Discovering a block is basically done by solving a problem that is hard to solve, but easy to check (think a really hard sudoku). There are still a myriad of problems that fit this description but that are not used in cryptocurrency hashing.
So here's the thought. Why not use the proof-of-work calculations to solve a problem in machine learning? Many problems in machine learning are hard to solve but easy to check. One such problem is training a machine, e.g. a big neural network. Discovering a block would be mean producing a set of weights that allow the network to validate a test data set correctly. (I'm leaving out many practical details here, such as how to treat hashes.)
Another approach may be to treat the entire network of crypto miners as the machine itself, and use it e.g. to detect interesting instances, such as in SETI, though that example may be too esoteric.

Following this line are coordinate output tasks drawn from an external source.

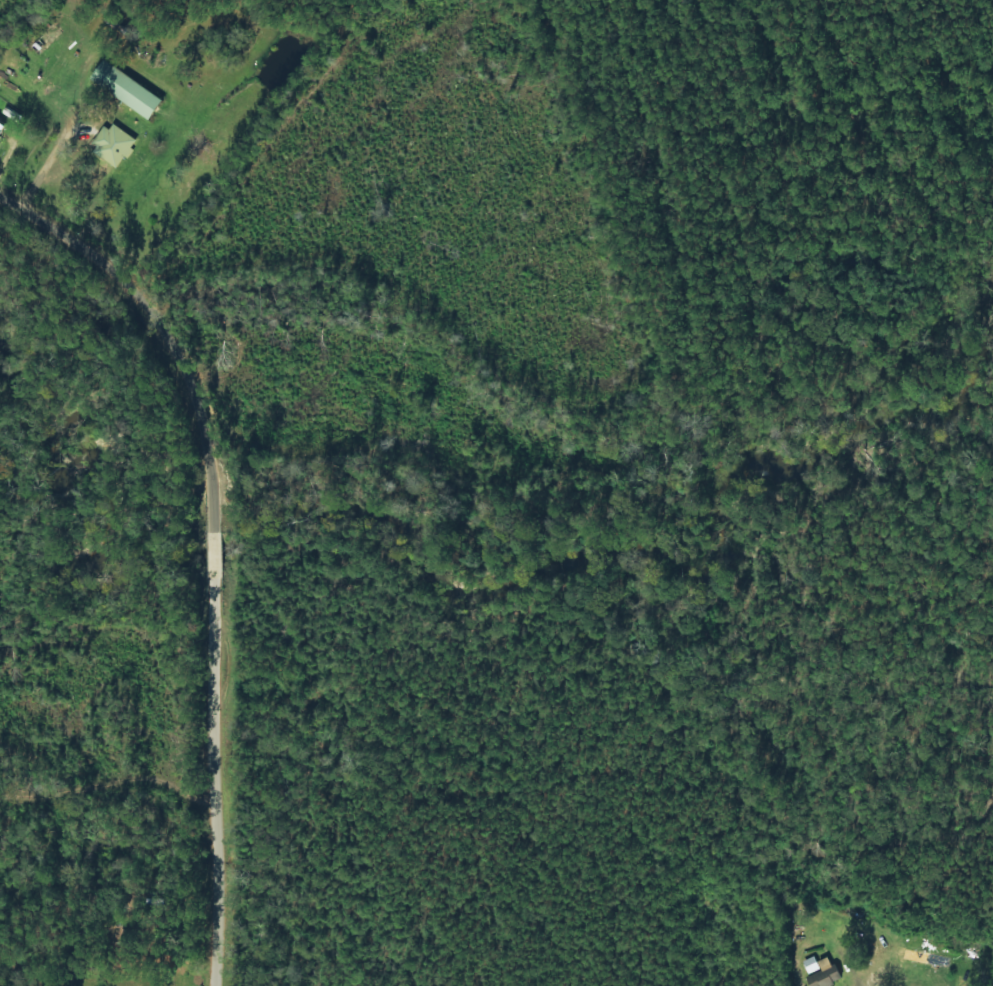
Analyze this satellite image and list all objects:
building: (126, 87)
building: (112, 144)
road: (122, 374)
road: (206, 557)
road: (209, 783)
building: (810, 964)
building: (824, 974)

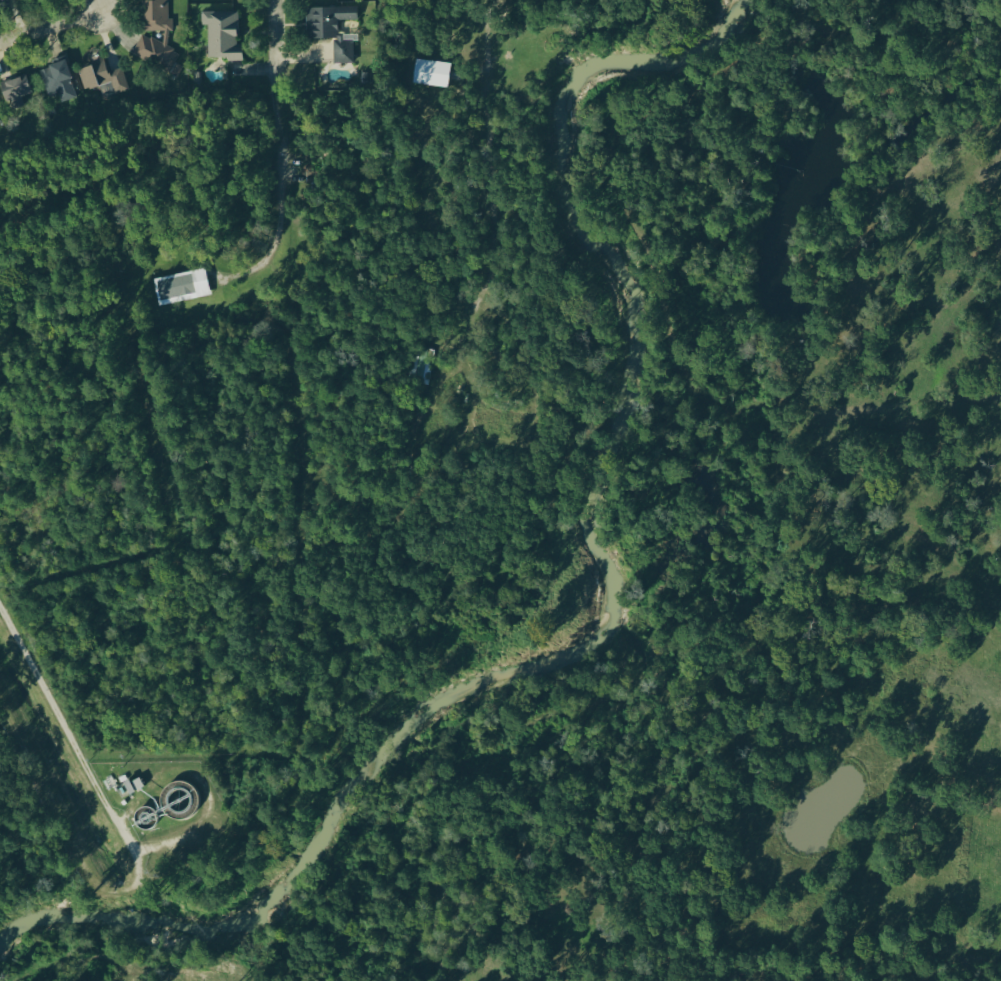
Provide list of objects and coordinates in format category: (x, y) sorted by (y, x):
building: (2, 5)
building: (327, 22)
road: (52, 28)
building: (157, 37)
building: (224, 37)
building: (347, 39)
road: (280, 42)
building: (344, 54)
building: (431, 73)
building: (102, 79)
building: (16, 92)
building: (1, 122)
road: (280, 200)
building: (181, 288)
building: (420, 370)
crop: (922, 411)
river: (605, 610)
building: (136, 786)
wastewater plant: (167, 808)
park: (31, 846)
road: (132, 855)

[Update 2014/07/29: I'll be pasting some remarks here that have appeared on other social networks in an effort to centralize ideas.]

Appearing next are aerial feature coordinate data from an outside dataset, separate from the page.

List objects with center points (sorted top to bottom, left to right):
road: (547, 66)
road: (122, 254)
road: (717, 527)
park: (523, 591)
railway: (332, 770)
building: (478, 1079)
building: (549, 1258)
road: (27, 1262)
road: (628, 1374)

Specific properties of the computations in typical proof-of-work:
- Solution is hard to obtain but easy to verify;
- Input data for the computation depends on the block / transaction data;
- A small change in the input data triggers a big change in the solution.
"Block-finding is like winning the lottery and mining throughput is proportional to the number of tickets bought."
So how about formulating a problem that rewards intelligence instead of computational power, possibly maintaining some of the properties listed above?